Regarding institutional frameworks, this case study has shown that institutional boundaries were present in all of these examples. Affiliation and social cohesion shaped scientific life of the MPG and were factors that determined the circulation of scientists. Institutional boundaries are a reminder of the constraints and conditions of free circulation; the passage of people and things across boundaries is by no means something that just happens nor can it be managed by people and things alone. Rather, they show how heterogeneous conditions, power relations, and social processes may stimulate or interfere with the scientific circulation spheres in the nutshell of an organization. Hence, the institutional framework exemplifies the crucial meaning of the meso level as the melting point of laboratory practices and grander contexts in setting the conditions for the circulation of things and people.
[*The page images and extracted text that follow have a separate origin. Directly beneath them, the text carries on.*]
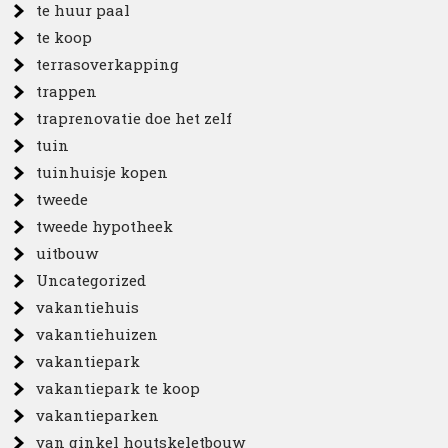
te huur paal
te koop
terrasoverkapping
trappen
traprenovatie doe het zelf
tuin
tuinhuisje kopen
tweede
tweede hypotheek
uitbouw
Uncategorized
vakantiehuis
vakantiehuizen
vakantiepark
vakantiepark te koop
vakantieparken
van ginkel houtskeletbouw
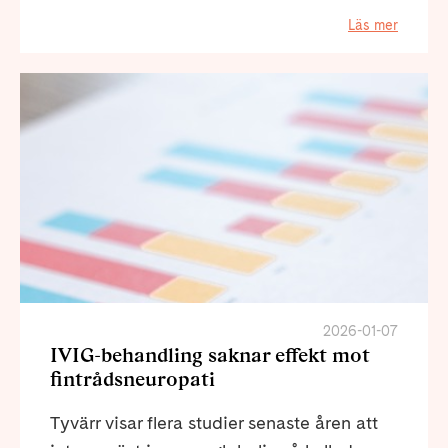
Läs mer
2026-01-07
IVIG-behandling saknar effekt mot
fintrådsneuropati
Tyvärr visar flera studier senaste åren att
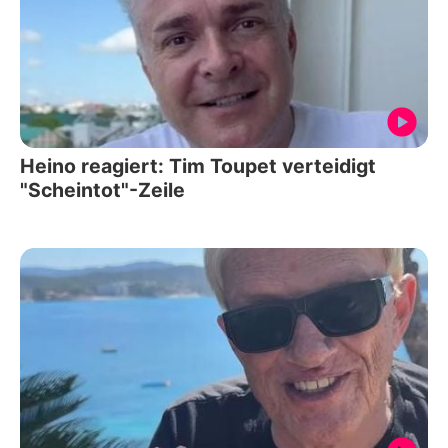
Heino reagiert: Tim Toupet verteidigt
"Scheintot"-Zeile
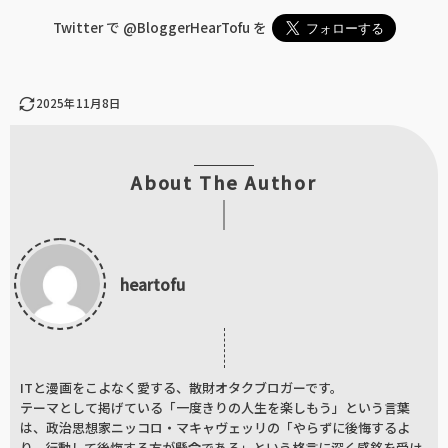
Twitter で
@BloggerHearTofu
を
2025年11月8日
About The Author
heartofu
ITと漫画をこよなく愛する、散財オタクブロガーです。
テーマとして掲げている「一度きりの人生を楽しもう」という言葉
は、政治思想家ニッコロ・マキャヴェッリの「やらずに後悔するよ
り、行動して後悔する方が懸命である」という格言に深く感銘を受け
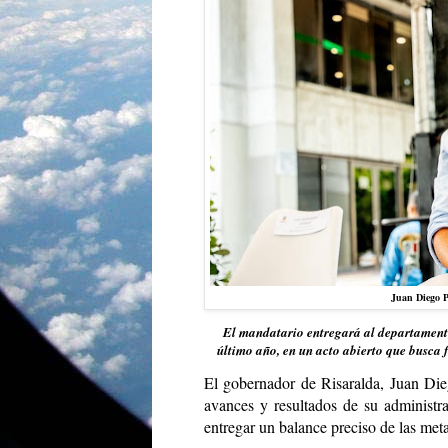
Juan Diego P
El mandatario entregará al departamento 
último año, en un acto abierto que busca 
El gobernador de Risaralda, Juan Die
avances y resultados de su administr
entregar un balance preciso de las meta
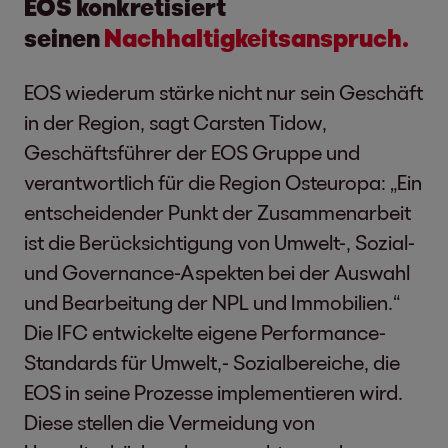
EOS konkretisiert
seinen
Nachhaltigkeitsanspruch.
EOS wiederum stärke nicht nur sein Geschäft
in der Region, sagt Carsten Tidow,
Geschäftsführer der EOS Gruppe und
verantwortlich für die Region Osteuropa: „Ein
entscheidender Punkt der Zusammenarbeit
ist die Berücksichtigung von Umwelt-, Sozial-
und Governance-Aspekten bei der Auswahl
und Bearbeitung der NPL und Immobilien.“
Die IFC entwickelte eigene Performance-
Standards für Umwelt,- Sozialbereiche, die
EOS in seine Prozesse implementieren wird.
Diese stellen die Vermeidung von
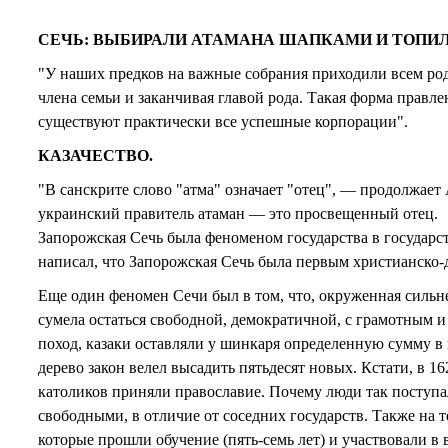
СЕЧЬ: ВЫБИРАЛИ АТАМАНА ШАПКАМИ И ТОПИЛ
"У наших предков на важные собрания приходили всем род
члена семьи и заканчивая главой рода. Такая форма прав
существуют практически все успешные корпорации".
КАЗАЧЕСТВО.
"В санскрите слово "атма" означает "отец", — продолжает
украинский правитель атаман — это просвещенный отец.
Запорожская Сечь была феноменом государства в государст
написал, что Запорожская Сечь была первым христианско-
Еще один феномен Сечи был в том, что, окруженная силь
сумела остаться свободной, демократичной, с грамотным и
поход, казаки оставляли у шинкаря определенную сумму в к
дерево закон велел высадить пятьдесят новых. Кстати, в 
католиков приняли православие. Почему люди так поступал
свободными, в отличие от соседних государств. Также на 
которые прошли обучение (пять-семь лет) и участвовали в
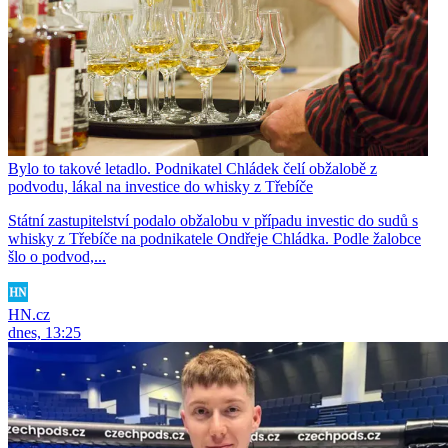
Bylo to takové letadlo. Podnikatel Chládek čelí obžalobě z
podvodu, lákal na investice do whisky z Třebíče
Státní zastupitelství podalo obžalobu v případu investic do sudů s
whisky z Třebíče na podnikatele Ondřeje Chládka. Podle žalobce
šlo o podvod,...
HN.cz
dnes, 13:25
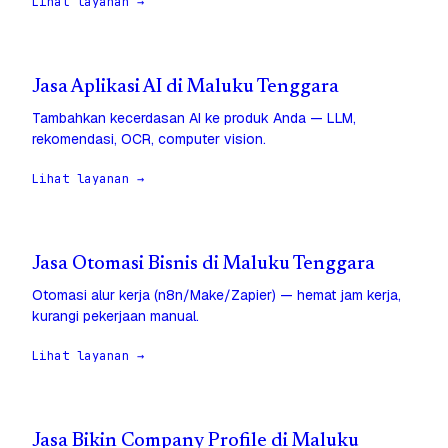
Lihat layanan →
Jasa Aplikasi AI di Maluku Tenggara
Tambahkan kecerdasan AI ke produk Anda — LLM,
rekomendasi, OCR, computer vision.
Lihat layanan →
Jasa Otomasi Bisnis di Maluku Tenggara
Otomasi alur kerja (n8n/Make/Zapier) — hemat jam kerja,
kurangi pekerjaan manual.
Lihat layanan →
Jasa Bikin Company Profile di Maluku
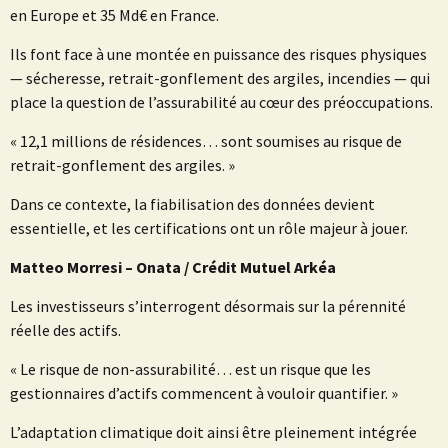
en Europe et 35 Md€ en France.
Ils font face à une montée en puissance des risques physiques
— sécheresse, retrait-gonflement des argiles, incendies — qui
place la question de l’assurabilité au cœur des préoccupations.
« 12,1 millions de résidences… sont soumises au risque de
retrait-gonflement des argiles. »
Dans ce contexte, la fiabilisation des données devient
essentielle, et les certifications ont un rôle majeur à jouer.
Matteo Morresi – Onata / Crédit Mutuel Arkéa
Les investisseurs s’interrogent désormais sur la pérennité
réelle des actifs.
« Le risque de non-assurabilité… est un risque que les
gestionnaires d’actifs commencent à vouloir quantifier. »
L’adaptation climatique doit ainsi être pleinement intégrée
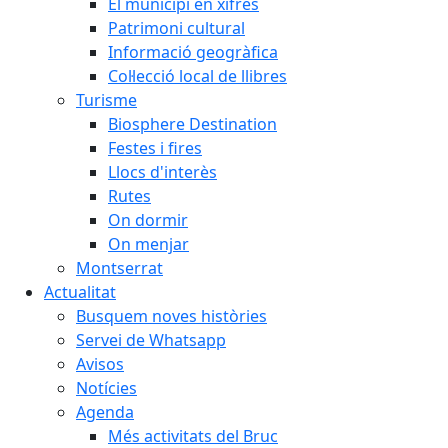
El municipi en xifres
Patrimoni cultural
Informació geogràfica
Col·lecció local de llibres
Turisme
Biosphere Destination
Festes i fires
Llocs d'interès
Rutes
On dormir
On menjar
Montserrat
Actualitat
Busquem noves històries
Servei de Whatsapp
Avisos
Notícies
Agenda
Més activitats del Bruc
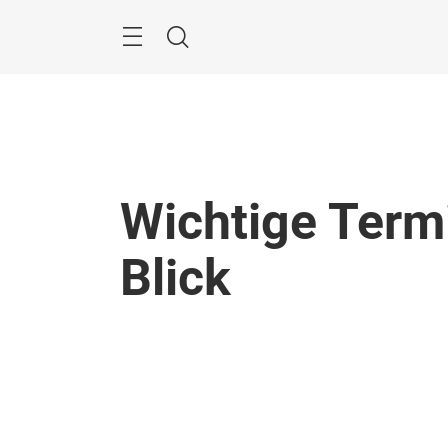
Überspringen
Menü
Suche
Wichtige Term
Blick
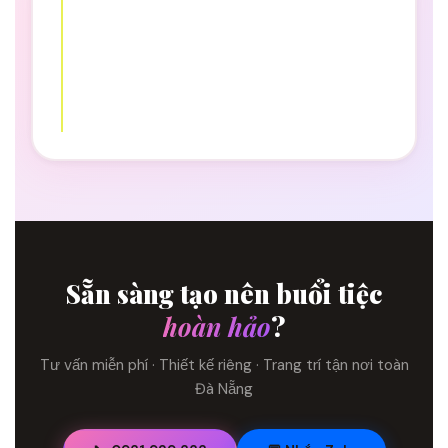
Sẵn sàng tạo nên buổi tiệc
hoàn hảo
?
Tư vấn miễn phí · Thiết kế riêng · Trang trí tận nơi toàn
Đà Nẵng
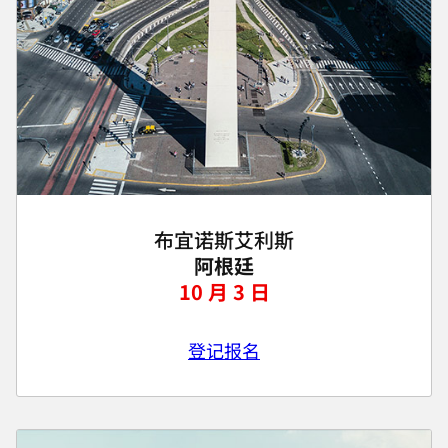
布宜诺斯艾利斯
阿根廷
10 月 3 日
登记报名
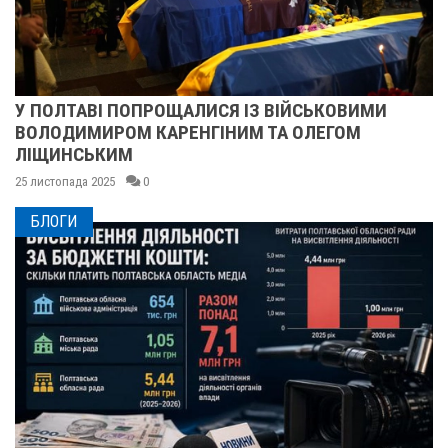
У ПОЛТАВІ ПОПРОЩАЛИСЯ ІЗ ВІЙСЬКОВИМИ
ВОЛОДИМИРОМ КАРЕНГІНИМ ТА ОЛЕГОМ
ЛІЩИНСЬКИМ
25 листопада 2025
0
БЛОГИ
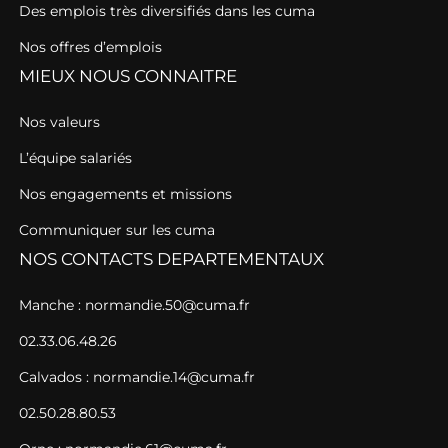
Des emplois très diversifiés dans les cuma
Nos offres d’emplois
MIEUX NOUS CONNAITRE
Nos valeurs
L’équipe salariés
Nos engagements et missions
Communiquer sur les cuma
NOS CONTACTS DEPARTEMENTAUX
Manche : normandie.50@cuma.fr
02.33.06.48.26
Calvados : normandie.14@cuma.fr
02.50.28.80.53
The power of it is profound, not only with regard to the career of Wittmann‐Liebold, but also in the way the in vitro culture became dominant in the MPG life sciences.

Close attention should be paid to the conditions that facilitate or hamper circulation and trajectories of things and persons when dealing with experimental cultures. Only the totality of conditions brings things and people into circulation and eventually enables successful arrangements in the laboratory. Such comprehensive histories of circulation spheres may coalesce into a larger and more nuanced picture of experimental cultures, overcoming the limited focus on the laboratory on the one hand or political programs on the other, but rather integrating them. Or more specifically put: In bringing together histories of this kind, a clearer picture will emerge of what is entailed when the “research process of the life sciences […] become inseparable from industrial, techno‐commercial inputs of multiple sorts with respect to the whole triangle of objects, including ‘industrialized’ organisms themselves, tools, and forms of work.”